* Instruction
Update the listing below by changing each occurrence of "series" to "line" and keeping every other line as it is. Leave the pictures out of your version.
───── Available records ─────
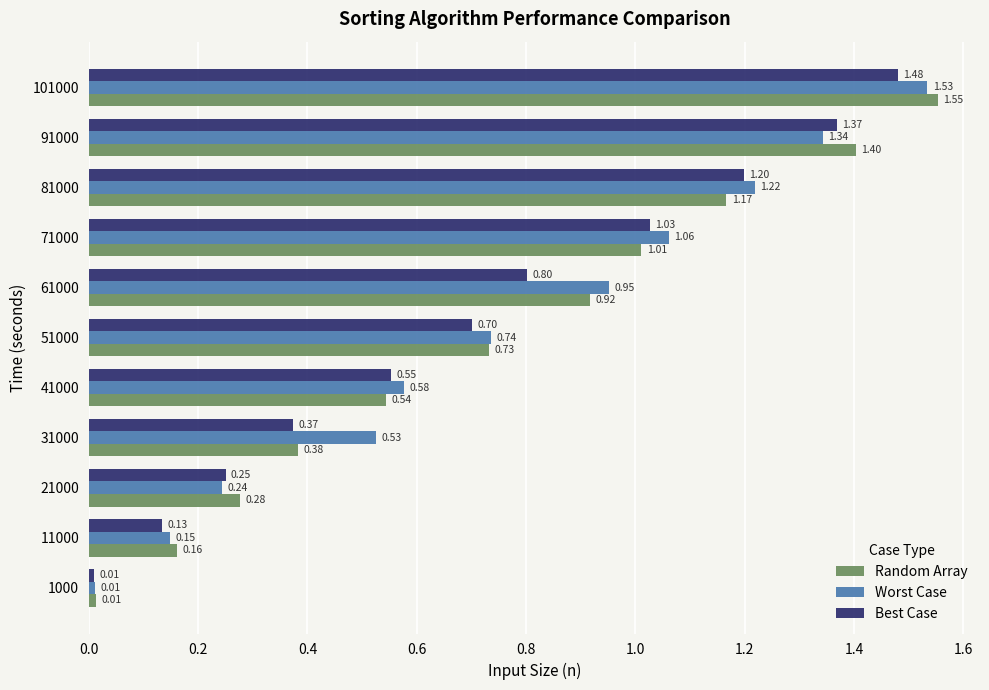

Which series changed the most between 1000 and 91000?

Random Array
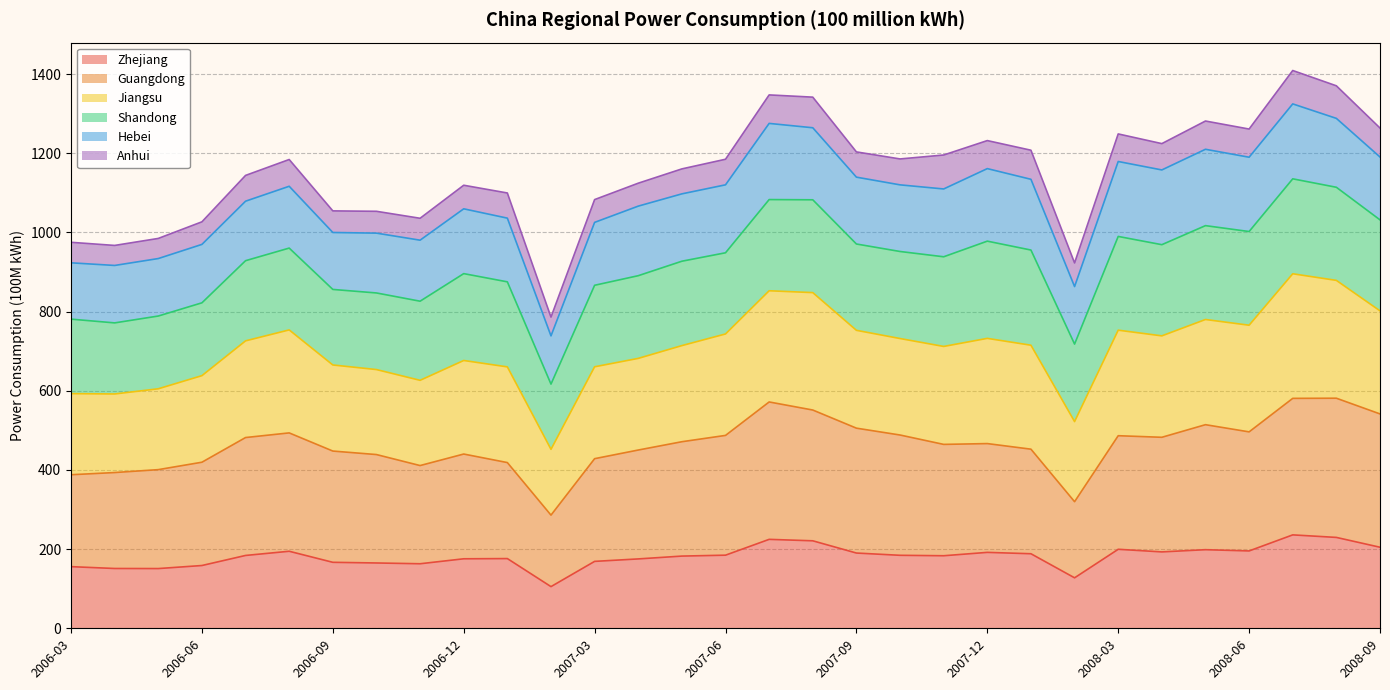

What is the total value across all series at 2006-06?

1026.6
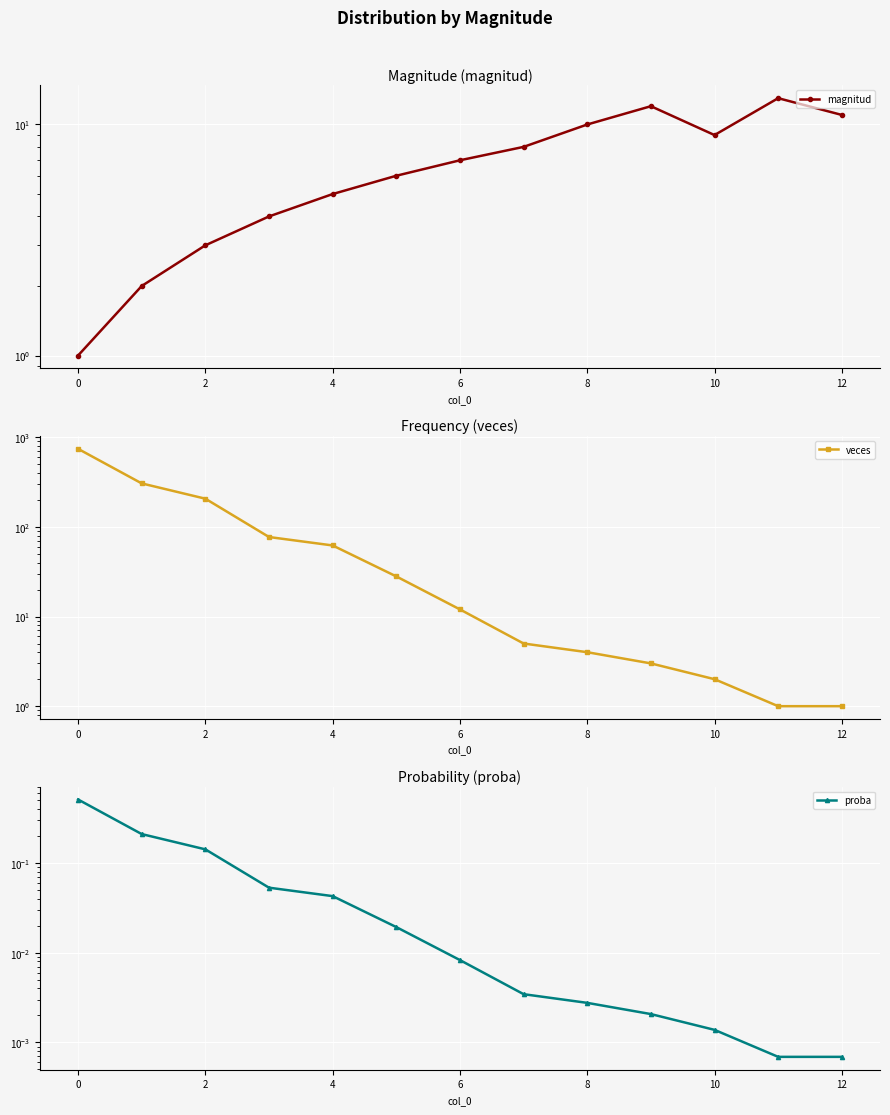

Where is proba nearest to the value 0?

11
─────
* Output for this exercise
Which line changed the most between 1000 and 91000?

Random Array

What is the total value across all line at 2006-06?

1026.6

Where is proba nearest to the value 0?

11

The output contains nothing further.